TEXTO DO EXERCÍCIO:
- - - - - - -

Carlos Alberto di Franco 07/04/2009
Tudo começa numa estação do metrô, onde o jogador encontra uma mulher e começa a molestá-la. Os estupros ocorrem primeiro no trem e depois num parque da cidade. Se o criminoso conseguir fotografar a vítima nua e chorando, ele tem acesso às duas filhas da vítima, também as violenta e, depois, obriga todas a abortarem.
Se o leitor imagina que estou relatando mais um caso escabroso de crime sexual, errou. Trata-se de uma reportagem, dura e dramaticamente verdadeira, sobre o mercado informal de entretenimento. Renato Machado, repórter do Estado, radiografou o conteúdo e a comercialização de games vendidos livremente na internet e nas ruas de São Paulo.
A reportagem do jornal encontrou o jogo japonês para computador, Rapelay, nos catálogos de pelo menos cinco vendedores ambulantes que trabalham na região das Ruas Santa Ifigênia e Timbiras, no centro de São Paulo. O Rapelay foi produzido em 2006 pela empresa japonesa Ilusion e no fim do ano passado chegou a outros países. Os jogos podem facilmente ser baixados pela internet, em sites de compartilhamento.
Além de ter como foco a violência sexual, o jogo também choca ao mostrar casos de pedofilia, pois uma das vítimas usa um uniforme de estudante colegial e a outra tem 10 anos de idade, segundo resenhas publicadas sobre o jogo. O estupro contra a segunda é feito num quarto com ursos de pelúcia. Após elas engravidarem, o criminoso tem de convencê-las a abortar, ou será jogado por elas nos trilhos do trem.

- - - - - - -

(Entradas salvas)
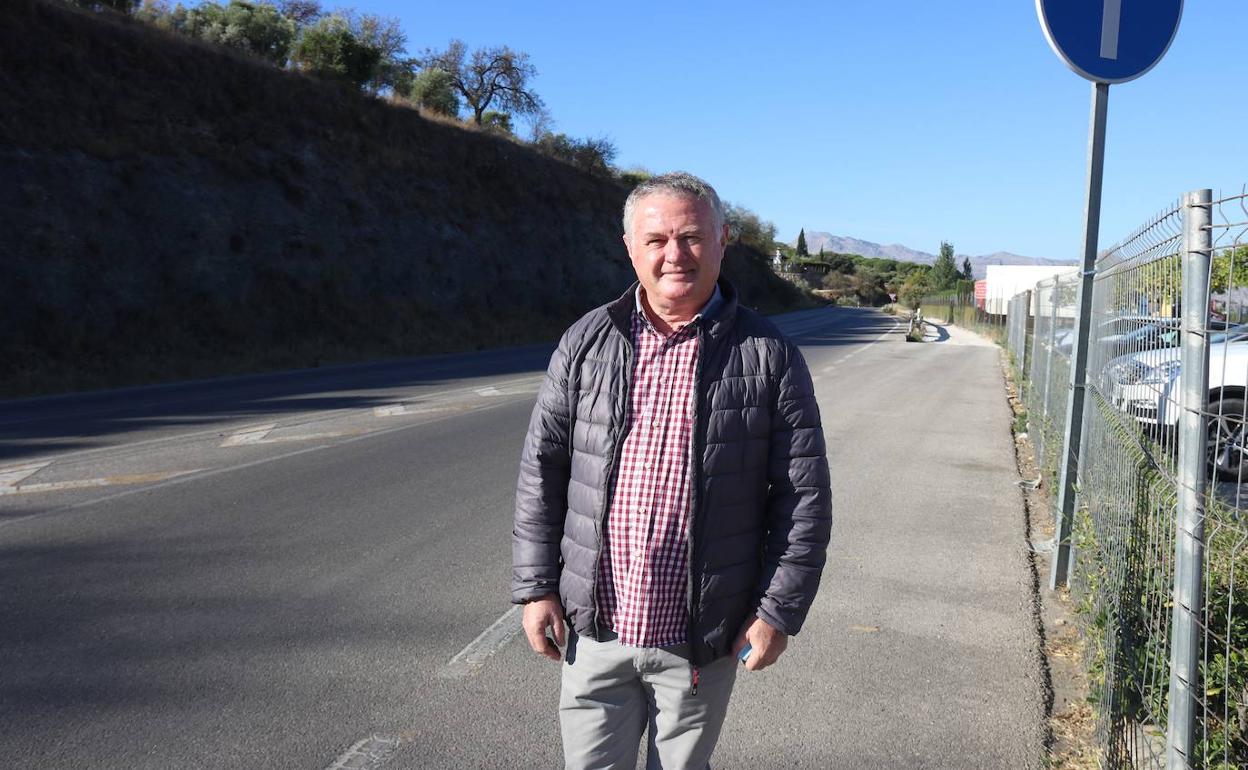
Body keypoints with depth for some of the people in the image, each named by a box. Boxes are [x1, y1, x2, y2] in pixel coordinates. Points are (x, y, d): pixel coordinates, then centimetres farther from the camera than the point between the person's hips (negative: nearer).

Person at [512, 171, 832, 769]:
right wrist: (535, 586, 1)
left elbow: (804, 493, -3)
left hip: (700, 643, -1)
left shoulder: (767, 355, -5)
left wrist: (778, 610, -6)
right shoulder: (586, 343, 0)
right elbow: (542, 471, 4)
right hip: (596, 632, 1)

- - - - - - -

INSTRUÇÃO A: Reproduza o trecho do texto sobre o jogo Rapelay que se inicia nas palavras "Além de ter" e vai até "trilhos do trem.".
INSTRUÇÃO B: Prossiga com o texto sobre o jogo Rapelay, começando logo após a última frase apresentada.

RESPOSTA A:
Além de ter como foco a violência sexual, o jogo também choca ao mostrar casos de pedofilia, pois uma das vítimas usa um uniforme de estudante colegial e a outra tem 10 anos de idade, segundo resenhas publicadas sobre o jogo. O estupro contra a segunda é feito num quarto com ursos de pelúcia. Após elas engravidarem, o criminoso tem de convencê-las a abortar, ou será jogado por elas nos trilhos do trem.

RESPOSTA B:
O Ministério Público Federal (MPF) tomou conhecimento da existência do jogo por meio de um oportuno alerta da juíza da 16ª Vara Criminal do Tribunal de Justiça de São Paulo Kenarik Bouijkian Felippe. Como faz parte do Grupo de Estudos de Aborto, ela recebeu um e-mail com o conteúdo do Rapelay e repassou para o MPF.
O caso está sendo investigado pelo Grupo de Repressão a Crimes Cibernéticos do MPF. De acordo com o procurador da República Sérgio Suiama, uma das dificuldades para abrir uma investigação criminal é que a legislação brasileira não tipifica o abuso sexual simulado de crianças, adolescentes e adultos. “É um absurdo um jogo em que o objetivo seja um estupro, mas infelizmente não há preceitos legais para analisarmos o caso. Ele faz parte de uma grande discussão jurídica sobre até onde vai a liberdade de expressão e onde começa o crime”, diz.
Conversei com o procurador. O que ele percebe, com razão, é a dificuldade de reprimir um jogo produzido em outro país e que aqui só é comercializado clandestinamente. Combater a pirataria é importante, mas, como todos sabemos, não é nada fácil. Ademais, sublinha Sérgio Suiama, o monitoramento dos sites de compartilhamento é extremamente complicado. Esbarramos na dramática carência de normas internacionais que sejam de fato capazes de enfrentar os excessos do mundo virtual.
As empresas de comunicação e entretenimento, os legisladores, a sociedade e a família têm papel fundamental na luta contra ações criminosas e marcadamente antissociais. Cabe-nos a responsabilidade de falar claro. A liberdade de expressão termina onde começam o crime e o desrespeito aos valores éticos fundamentais. Produzir e comercializar um jogo que premia estupro e pedofilia é crime de primeira grandeza. A impunidade é uma arma devastadora da estabilidade social. É preciso encontrar mecanismos legais eficientes na repressão desses delitos.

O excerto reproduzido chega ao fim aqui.